Not so surprisingly, the new blood sugar targets they urge are very similar to those that are emerging from research connecting blood sugar levels with complications with diabetes in people who are NOT pregnant. (Details HERE.)

Here, from the report in Science Daily are the findings:
Based on a study of more than 23,000 women in nine countries, Metzger and an international group of 50 experts concluded a fasting blood sugar level of 92 or higher, a one-hour level of 180 or higher on a glucose tolerance test or a two-hour level of 153 or higher on a glucose tolerance test constitute serious risks to the mother and baby.
Science Daily: Gestational Diabetes: Blood Sugar Levels Once Considered Normal Are Not Safe for Baby, Mother

Compare these findings to the results in non-pregnant people that found that the presence in young men of a fasting blood sugar over 92 mg/dl predicted the development of diabetes a decade later, and that cardiovascular risk takes a major step up once the one hour glucose tolerance test result goes over 155. (Details HERE.)

Since complications kick in at these levels you would want to keep your blood sugar a bit lower, which is why I continue to suggest that you shoot for the "Five Percent Club" blood sugar targets. Note that the fasting number in our targets is higher, largely because so many people with diabetes will find the fasting number the hardest to lower. Most research, however, points to the post-meal numbers as being those that produce the complications.

The values before are for first thing in the morning fasting blood sugar and one and two hours after eating meals.


Jolly said...

is the 1-2 hours mark timed from the start of a meal, or the end of a meal?

Rad Warrier said...

After a long time of observation of my post prandials, I find that my peaking has slowly shifted from 1 hour to 2 hours after food (lunch or supper). A typical set of readings that I obtain nowadays are: Before lunch 4.3 mmol/L (78 mg/dL); 1 hr after lunch 6.1 (110); 1 1/2 hr 7.3 (132); 2 hrs 8.2 (148); 3 hrs 5.3 (96); 4 hrs 4.5 (81).

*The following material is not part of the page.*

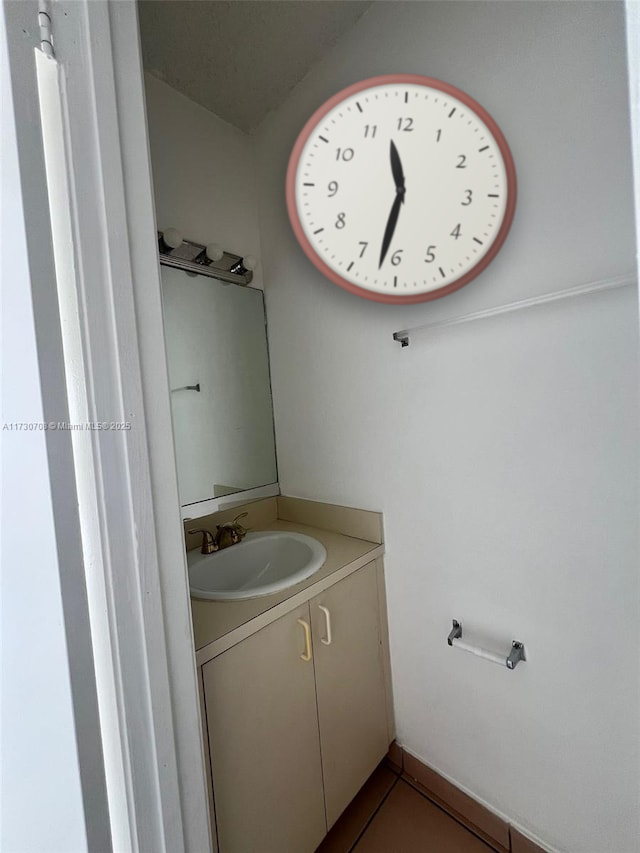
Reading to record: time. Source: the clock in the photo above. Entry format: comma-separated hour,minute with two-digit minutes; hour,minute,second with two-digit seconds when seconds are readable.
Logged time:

The above readings are after a lunch of rice and curries with carb content a little over 50g.

This is not the case after breakfast - the peaking then occurs at 1 hr and by 2 hrs, the BG would normally be around 5 (90). But my breakfast is light.

What is going on? Has digestion slowed down or is it indicative of some other deterioration.


Steve Parker, M.D. said...

Thanks for shining a spotlight on this important information.

I look forward to reading the entire article in the March issue of "Diabetes Care."


Jenny said...

Jolly, I saw a study that found the average blood sugar peak to occur 75 minutes after the beginning of eating.

Rad, It is possible your second phase insulin response is weakening but it is also possible your digestion has slowed. No way to know from the information you provide.